Extraction Benchmark window - Benchmark tab

This window displays the results of an extraction benchmark. Depending on the type of extraction benchmark selected, one of the following is performed:

  • An extraction benchmark for the currently-selected class

  • An extraction benchmark for the currently-selected class and all of its child classes

  • An extraction benchmark for all classes in the project

Regardless of the type of extraction benchmark performed, the options displayed on this window are the same.

You can see how many of the selected document set are processed by the progress bar at the bottom of the screen. When the processing is complete, the total number of documents and any skipped documents are displayed.

Legend

This group shows the four possible results. Each is given a unique label and colour so they are readily recognizable in the Summary and Details results.

  • Correct valid fields

  • Correct invalid fields

  • Incorrect invalid fields

  • Incorrect valid fields

Summary

This group provides overall results for the extraction benchmark.
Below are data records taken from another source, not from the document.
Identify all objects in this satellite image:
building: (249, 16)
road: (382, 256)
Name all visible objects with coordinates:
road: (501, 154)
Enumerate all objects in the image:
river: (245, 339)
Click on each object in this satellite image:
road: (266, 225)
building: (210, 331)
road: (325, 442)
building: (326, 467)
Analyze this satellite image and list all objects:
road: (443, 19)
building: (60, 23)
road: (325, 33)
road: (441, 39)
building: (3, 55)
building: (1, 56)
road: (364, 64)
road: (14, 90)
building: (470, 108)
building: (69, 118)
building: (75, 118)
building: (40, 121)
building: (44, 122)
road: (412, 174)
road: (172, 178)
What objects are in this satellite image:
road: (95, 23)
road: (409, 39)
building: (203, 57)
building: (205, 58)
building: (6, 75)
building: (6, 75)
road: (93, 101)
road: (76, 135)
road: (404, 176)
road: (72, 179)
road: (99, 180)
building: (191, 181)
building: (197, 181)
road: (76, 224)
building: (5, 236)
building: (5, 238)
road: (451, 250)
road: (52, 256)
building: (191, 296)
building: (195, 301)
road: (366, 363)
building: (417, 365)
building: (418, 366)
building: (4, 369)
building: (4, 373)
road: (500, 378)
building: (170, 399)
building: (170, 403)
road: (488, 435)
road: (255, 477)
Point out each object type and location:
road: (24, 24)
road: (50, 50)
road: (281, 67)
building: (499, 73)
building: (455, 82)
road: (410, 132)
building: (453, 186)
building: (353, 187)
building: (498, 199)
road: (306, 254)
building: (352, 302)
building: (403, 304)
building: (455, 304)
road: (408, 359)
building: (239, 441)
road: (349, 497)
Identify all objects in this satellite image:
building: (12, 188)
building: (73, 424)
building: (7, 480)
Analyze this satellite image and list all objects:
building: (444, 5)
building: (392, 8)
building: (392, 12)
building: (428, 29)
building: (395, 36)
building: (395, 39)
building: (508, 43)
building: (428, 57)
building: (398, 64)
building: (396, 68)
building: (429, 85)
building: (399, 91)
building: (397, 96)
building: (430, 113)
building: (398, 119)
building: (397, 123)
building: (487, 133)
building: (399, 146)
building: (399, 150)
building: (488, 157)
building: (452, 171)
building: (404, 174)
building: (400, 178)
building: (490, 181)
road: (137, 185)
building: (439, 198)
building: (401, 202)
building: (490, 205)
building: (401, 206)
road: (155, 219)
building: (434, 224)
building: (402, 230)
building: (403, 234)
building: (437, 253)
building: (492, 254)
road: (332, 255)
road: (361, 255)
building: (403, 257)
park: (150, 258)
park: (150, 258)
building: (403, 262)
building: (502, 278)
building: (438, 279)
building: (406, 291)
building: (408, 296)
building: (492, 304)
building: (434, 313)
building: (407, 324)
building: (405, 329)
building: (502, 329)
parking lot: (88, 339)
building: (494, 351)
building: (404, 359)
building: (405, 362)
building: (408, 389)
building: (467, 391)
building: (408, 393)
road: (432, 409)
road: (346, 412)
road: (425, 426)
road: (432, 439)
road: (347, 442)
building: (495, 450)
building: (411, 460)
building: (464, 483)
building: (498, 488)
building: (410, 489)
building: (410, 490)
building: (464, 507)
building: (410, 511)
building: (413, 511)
It looks at all of the extracted field and provides details about the following:

  • The total percentage of fields from all documents for each of four results. This is the "All Fields" column.

  • The percentage of each of the four results for each extracted field. Each extracted field has its own column in this table.

The sum of each column in this table should equal 100%, and the goal of your extraction settings is to have the highest percentage in the first row. This represents the correct results that match the desired values.

You can sort the individual rows in ascending or descending order by clicking on the relevant result letter (A, B, C, or D). To revert to the default sort order, click Revert to Default Sort Order.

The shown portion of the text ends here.